The hashtag #YSLRetireTaPubDegradante — which translates to “YSL, Remove Your Degrading Ad” — has blown up with users across the globe, asking the label to revoke these promotional pictures.

One user, Merete Buljo, pointed out that YSL has taken a big step backwards from 50 years ago. She shared side-by-side images of the current controversial ad campaign and YSL’s 1967 smoking jacket ad, which became a poster for Paris’s second-wave feminism movement. The older image depicts a strong woman who DGAF, and the other, well … you get the point. In comparing the two, there’s reason to be concerned that this is how YSL views women these days.

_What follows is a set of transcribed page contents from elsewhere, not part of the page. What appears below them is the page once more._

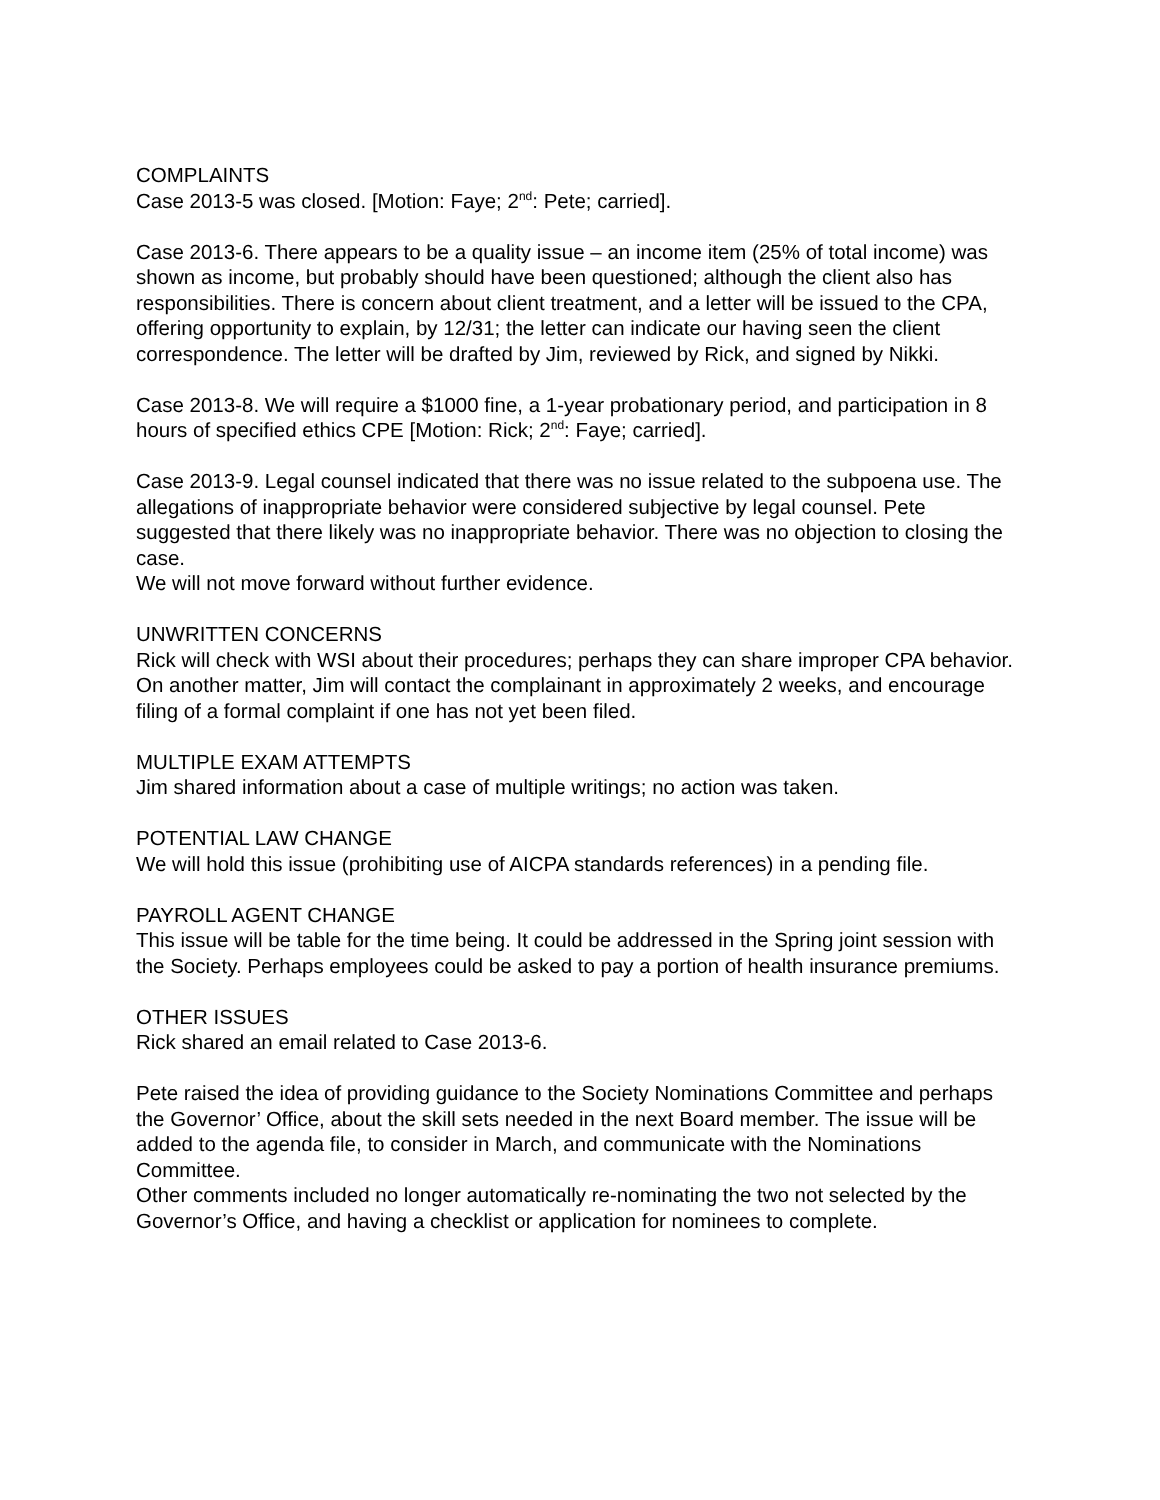COMPLAINTS
Case 2013-5 was closed. [Motion: Faye; 2<sup>nd</sup>: Pete; carried].
Case 2013-6. There appears to be a quality issue – an income item (25% of total income) was
shown as income, but probably should have been questioned; although the client also has responsibilities. There is concern about client treatment, and a letter will be issued to the CPA, offering opportunity to explain, by 12/31; the letter can indicate our having seen the client correspondence. The letter will be drafted by Jim, reviewed by Rick, and signed by Nikki.
Case 2013-8. We will require a $1000 fine, a 1-year probationary period, and participation in 8 hours of specified ethics CPE [Motion: Rick; 2<sup>nd</sup>: Faye; carried].
Case 2013-9. Legal counsel indicated that there was no issue related to the subpoena use. The allegations of inappropriate behavior were considered subjective by legal counsel. Pete suggested that there likely was no inappropriate behavior. There was no objection to closing the case.
We will not move forward without further evidence.
UNWRITTEN CONCERNS
Rick will check with WSI about their procedures; perhaps they can share improper CPA behavior.
On another matter, Jim will contact the complainant in approximately 2 weeks, and encourage filing of a formal complaint if one has not yet been filed.
MULTIPLE EXAM ATTEMPTS
Jim shared information about a case of multiple writings; no action was taken.
POTENTIAL LAW CHANGE
We will hold this issue (prohibiting use of AICPA standards references) in a pending file.
PAYROLL AGENT CHANGE
This issue will be table for the time being. It could be addressed in the Spring joint session with the Society. Perhaps employees could be asked to pay a portion of health insurance premiums.
OTHER ISSUES
Rick shared an email related to Case 2013-6.
Pete raised the idea of providing guidance to the Society Nominations Committee and perhaps the Governor’ Office, about the skill sets needed in the next Board member. The issue will be added to the agenda file, to consider in March, and communicate with the Nominations Committee.
Other comments included no longer automatically re-nominating the two not selected by the Governor’s Office, and having a checklist or application for nominees to complete.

Images from Reuters showed female protesters outside a YSL shop with signs reading, “Sexist.” France’s leading female empowerment group, Osez le Féminisme (Dare to be Feminist), is also joining in the fight against the ads. A spokeswoman for the organization, Raphaëlle Rémy-Leleu, described the ads as “extremely violent,” according to Reuters.

“It ticks all the sexist boxes,” Rémy-Leleu said. “The women are objectified, hypersexualised and put in submissive positions. How do they think they will sell anything today [to women] with that? But you have to ask if that wasn’t intentional, that this was all about creating a scandal so we would talk about them.”

An activist puts a sign that reads “sexist” on the window of an Yves Saint Laurent shop in Paris. (Photo: Jacques DeMarthon/AFP/Getty Images)
An activist puts a sign that reads “sexist” on the window of an Yves Saint Laurent shop in Paris. (Photo: Jacques DeMarthon/AFP/Getty Images)

Martin wonders if it doesn’t have something to do with Vaccarello, stating that he may have “gone too far,” according to Daily Mail. “We have a rather young designer known for his rather ‘specific’ looks.” Martin speculates that maybe Vaccarello didn’t realize the effects these ads would have.

This isn’t the first time YSL has been in hot water for its ads. In 2015, England’s Advertising Standards Authority banned a YSL ad that appeared in Elle UK because the model looked too thin. Of course, this isn’t the only brand that has had its ads pulled. In 2016, campaign ads for Gucci’s latest cruise collection were banned because of the “unhealthily thin” models.

We’ll know whether or not these ads have gone too far on Friday, when the advertising ethics jury rules on the complaints and decides whether to ask YSL to withdraw the ads.